Thursday, 12 February 2015

A dose of the old-time religion does you good

Last night I went to my local theatre for an evening with Polly Toynbee and David Walker, promoting their new book Cameron's Coup, basically a summary of all the evil things the Tories and their Lib Dem sidekicks have done to us all over the past few years.

The audience was as you'd expect: Guardian-reading academics, social workers and teachers: those of us with the time, energy and enthusiasm to still be angry. In short: Toynbee and Walker were in friendly territory. Perhaps too friendly: aside from a smattering of SWP-style critiques, her shady past as an early adopter of the SDP (thus allowing Thatcher's reign) was largely overlooked. There was some discussion of the Guardian's endorsement of the Lib Dems in 2010, but she made it clear that it was the editor's sole decision, made in the teeth of opposition from the staff, and based on civil liberties grounds – which is understandable given New Labour's total contempt for such things.

I mostly enjoyed it. The first half of the evening was devoted to a fusillade of statistics and facts which we probably could have done without. Everyone in the audience was highly informed and often faced the realities every day. I'd have preferred Toynbee and Walker to focus on fewer things in more detail, throw in material related to the location of each night's talk, or to give more analysis than fact, as that's their super-power. Once that was over though, things improved hugely. They took questions from the floor and relaxed hugely, giving informed, witty, thoughtful answers to a range of questions: the breadth of their shared knowledge was astounding.

I also enjoyed it because I was sitting next to one of my students - a hugely likeable chap who for some reason is a damned Tory, and was reviewing the gig for the local hard-right paper. Given that the event was solely devoted to Tory-bashing and gingering us up for the election, I teased him about potentially being converted to socialism - sadly it didn't happen, and Toynbee never looked in his direction when he had his hand up so he never got the opportunity to ask what I'm sure would have been an interesting and challenging question. But at least he had to listen to someone other than me explaining just what these bastards have done to us all!

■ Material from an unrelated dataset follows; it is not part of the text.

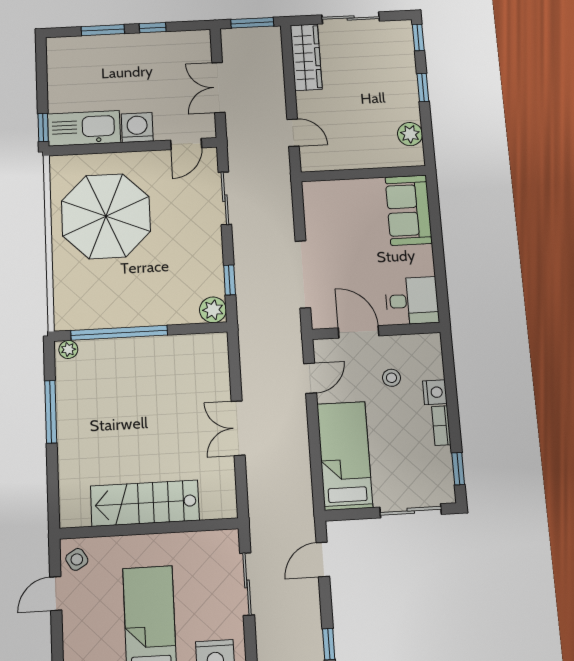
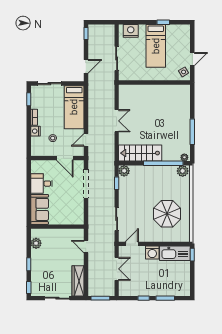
parasol: (106, 216) -> (167, 214), width x0.73, depth x0.73
desk: (412, 301) -> (42, 184), moved
plant: (72, 317) -> (183, 171), added
stairs: (145, 503) -> (140, 153), moved, turned 180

I didn't ask a question either, but if I'd had the chance, I'd have asked about the Tories' motivations. As far as I can tell, some of them genuinely believe that what they're doing is good for the country: Gove, Letwin and some others. They're massively wrong and perhaps even more dangerous than the others, whom I strongly suspect don't have this public service ideal. I remember a newly-elected Kenyan government minister replying to a question about corruption with the words 'now it's our turn to eat'. Perhaps I'm being overly cynical, but I think there are a lot of Tories who take this line: the public good is far less important than the disposal of state assets and alteration of laws and policies to benefit themselves, their class and their global allies. I think Osborne's one of them. Cameron is half-way between: he's PM because the job appealed to him as a bit of a jape but he's also from a class which had a public service ideal, but his personal fortune is derived from tax evasion. Hunt, Shapps and others seem like nothing more than looters in the service of the global super-rich. My own MP is rarely spotted outside the rich suburbs where his core vote lies, and when he does emerge it's to dine with arms dealers or tour the Syrian Golan Heights in the company of the Israeli occupiers, and he's certainly acquired some extra chins since 2010, so he's certainly taken his turn to eat.

They do, like me, see this government as highly successful. Yes, the deficit is up, Sure Start centres have closed, the poor are poorer and the rich richer, but what people forget is that none of these things are 'collateral damage' cause by 'tough choices'. Occasionally the cleverer Tories fake a note of regret ('this hurts me more than it hurts you'), but the Tory project was always to shrink the state and abolish social protection. As Naomi Klein predicted, they took advantage of a crisis – this is the Pinochet manoeuvre – to impose their fantasies, without warning or a mandate. The only vaguely humorous aspect of this is that the crisis was one of neoliberal capitalism's making (despite their partly-successful attempts to blame it on the last Labour government) and their solution was more neoliberal capitalism. The crying shame is that enough people swallowed this to vote them in, however marginally.

Will the event change the course of the election? I doubt it, and so did the speakers: as Toynbee pointed out, people read the papers and columnists with whom they agree. Perhaps a few more people in the audience will help deliver leaflets in this marginal constituency, but the point was really for like-minded people to huddle together in mutual outrage at the vile things done to us.